Interviewer So exactly what kind of trends are we looking at, that's driving the decisions of how to create the smart cities?
Andrew Mui Let me deep dive into one of these mega-trends. Let's pick the more pressing one: population trend. What is really interesting is to note that for the next 40 years, the population growth is projected to occur in developing countries and particularly in their cities. Now you have to really plan ahead of this, because if you do not cater for this population growth, with a highly crowded population comes all sorts of social issues. The big question then, is current cities such as those in ASEAN, like Singapore, Kuala Lumpur, Jakarta, Manila, Bangkok: can they cope with this rapid growth in population?

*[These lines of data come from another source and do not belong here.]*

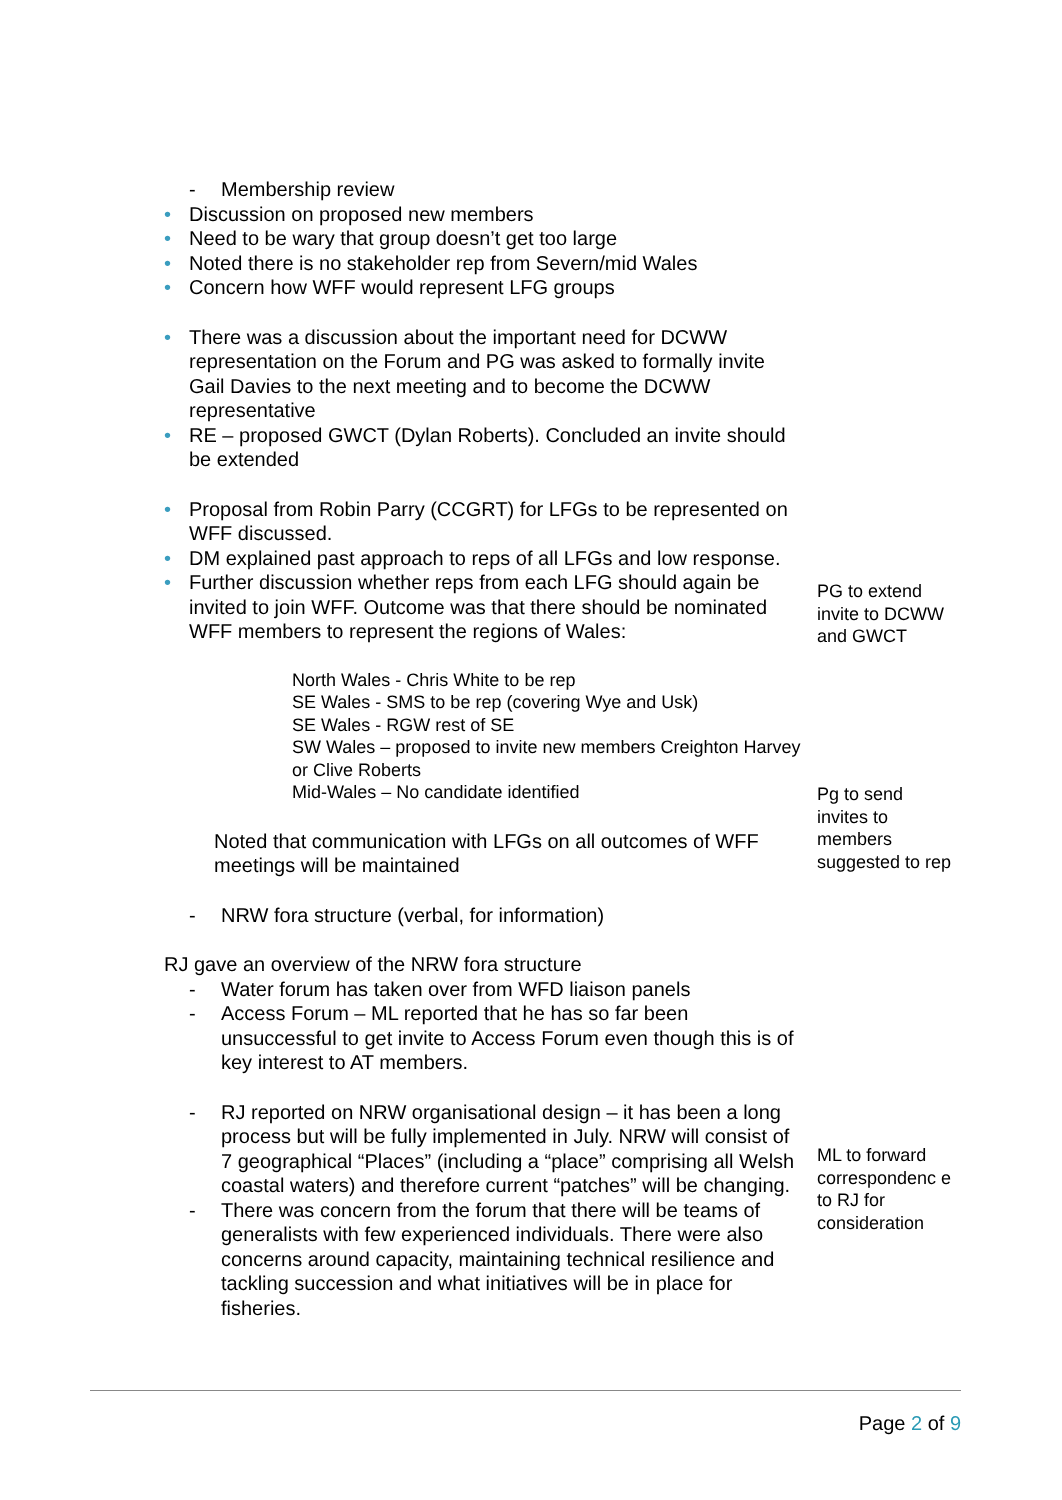- Membership review
Discussion on proposed new members
Need to be wary that group doesn’t get too large
Noted there is no stakeholder rep from Severn/mid Wales
Concern how WFF would represent LFG groups
There was a discussion about the important need for DCWW representation on the Forum and PG was asked to formally invite Gail Davies to the next meeting and to become the DCWW representative
RE – proposed GWCT (Dylan Roberts). Concluded an invite should be extended
Proposal from Robin Parry (CCGRT) for LFGs to be represented on WFF discussed.
DM explained past approach to reps of all LFGs and low response.
Further discussion whether reps from each LFG should again be invited to join WFF. Outcome was that there should be nominated WFF members to represent the regions of Wales:
North Wales - Chris White to be rep
SE Wales - SMS to be rep (covering Wye and Usk)
SE Wales - RGW rest of SE
SW Wales – proposed to invite new members Creighton Harvey or Clive Roberts
Mid-Wales – No candidate identified
Noted that communication with LFGs on all outcomes of WFF meetings will be maintained
- NRW fora structure (verbal, for information)
RJ gave an overview of the NRW fora structure
- Water forum has taken over from WFD liaison panels
- Access Forum – ML reported that he has so far been unsuccessful to get invite to Access Forum even though this is of key interest to AT members.
- RJ reported on NRW organisational design – it has been a long process but will be fully implemented in July. NRW will consist of 7 geographical “Places” (including a “place” comprising all Welsh coastal waters) and therefore current “patches” will be changing.
- There was concern from the forum that there will be teams of generalists with few experienced individuals. There were also concerns around capacity, maintaining technical resilience and tackling succession and what initiatives will be in place for fisheries.
PG to extend invite to DCWW and GWCT
Pg to send invites to members suggested to rep
ML to forward correspondenc e to RJ for consideration
Page 2 of 9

Besides general population growth, there is a more pressing issue relating to population trend and that is the ageing population. By 2050, it is projected that the Silver Generation, hereby referring to people 65 years and older, is going to outnumber the 14 years-old and below and this is the first time in human history. Now what it implies, is that there will not be enough young people, in terms of ratio, to look after the Silver Generation.

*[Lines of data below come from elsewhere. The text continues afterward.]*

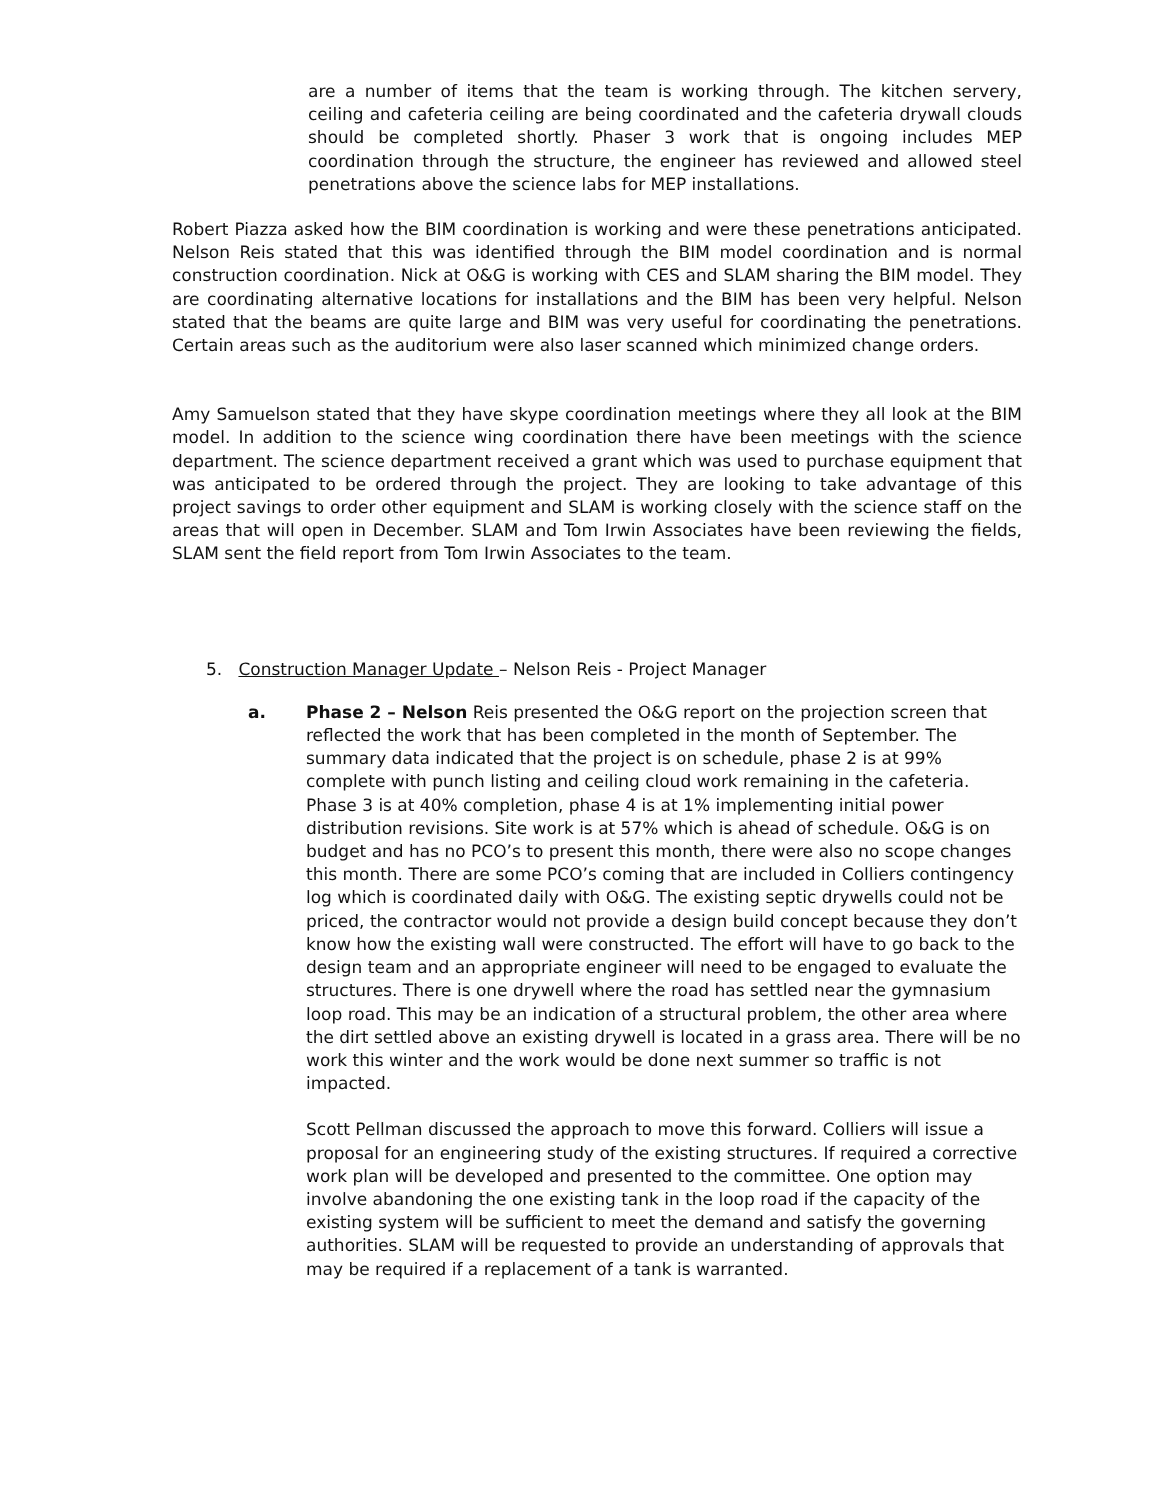are a number of items that the team is working through. The kitchen servery, ceiling and cafeteria ceiling are being coordinated and the cafeteria drywall clouds should be completed shortly. Phaser 3 work that is ongoing includes MEP coordination through the structure, the engineer has reviewed and allowed steel penetrations above the science labs for MEP installations.
Robert Piazza asked how the BIM coordination is working and were these penetrations anticipated. Nelson Reis stated that this was identified through the BIM model coordination and is normal construction coordination. Nick at O&G is working with CES and SLAM sharing the BIM model. They are coordinating alternative locations for installations and the BIM has been very helpful. Nelson stated that the beams are quite large and BIM was very useful for coordinating the penetrations. Certain areas such as the auditorium were also laser scanned which minimized change orders.
Amy Samuelson stated that they have skype coordination meetings where they all look at the BIM model. In addition to the science wing coordination there have been meetings with the science department. The science department received a grant which was used to purchase equipment that was anticipated to be ordered through the project. They are looking to take advantage of this project savings to order other equipment and SLAM is working closely with the science staff on the areas that will open in December. SLAM and Tom Irwin Associates have been reviewing the fields, SLAM sent the field report from Tom Irwin Associates to the team.
5. Construction Manager Update – Nelson Reis - Project Manager
a. Phase 2 – Nelson Reis presented the O&G report on the projection screen that reflected the work that has been completed in the month of September. The summary data indicated that the project is on schedule, phase 2 is at 99% complete with punch listing and ceiling cloud work remaining in the cafeteria. Phase 3 is at 40% completion, phase 4 is at 1% implementing initial power distribution revisions. Site work is at 57% which is ahead of schedule. O&G is on budget and has no PCO’s to present this month, there were also no scope changes this month. There are some PCO’s coming that are included in Colliers contingency log which is coordinated daily with O&G. The existing septic drywells could not be priced, the contractor would not provide a design build concept because they don’t know how the existing wall were constructed. The effort will have to go back to the design team and an appropriate engineer will need to be engaged to evaluate the structures. There is one drywell where the road has settled near the gymnasium loop road. This may be an indication of a structural problem, the other area where the dirt settled above an existing drywell is located in a grass area. There will be no work this winter and the work would be done next summer so traffic is not impacted.
Scott Pellman discussed the approach to move this forward. Colliers will issue a proposal for an engineering study of the existing structures. If required a corrective work plan will be developed and presented to the committee. One option may involve abandoning the one existing tank in the loop road if the capacity of the existing system will be sufficient to meet the demand and satisfy the governing authorities. SLAM will be requested to provide an understanding of approvals that may be required if a replacement of a tank is warranted.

And then you have to consider the impacts on quality of life, on government services, taxes. Basically, somebody has got to pay for it. So, if we look into this two population trends, population growth and ageing population, if we do not do something about it, if we do not consider using smart city as one of the solutions, then we are heading towards some very serious social crisis.
Interviewer What about Lumada? I hear Lumada is playing a very big role in how Hitachi is actually developing smart cities.
Andrew Mui Lumada is Hitachi’s branding for the digital ecosystem solutions that we co-create with our partners and clients to achieve different objectives. It supports the convergence of both physical and digital infrastructure to achieve certain outcomes. Let me explain further through some of the world's initiatives and goals. For example, Lumada Smart Manufacturing will cater to Europe's Industry 4.0, China's Made in 2025 and North America's industrial internet goals. Now for Japan Society 5.0 and ASEAN’s smart cities initiative, we have Lumada’s smart transportation, smart healthcare and smart urban integration. So, Lumada is the strategic utilization of our diverse technologies, our capabilities and our experience to create such digital ecosystems.

Lumada is not about one particular product or a particular technology in Hitachi. It is the synergized combination of our technologies, our experience and our capabilities. And for that, we strongly believe that Lumada will play a key role in improving the lives for the people in ASEAN.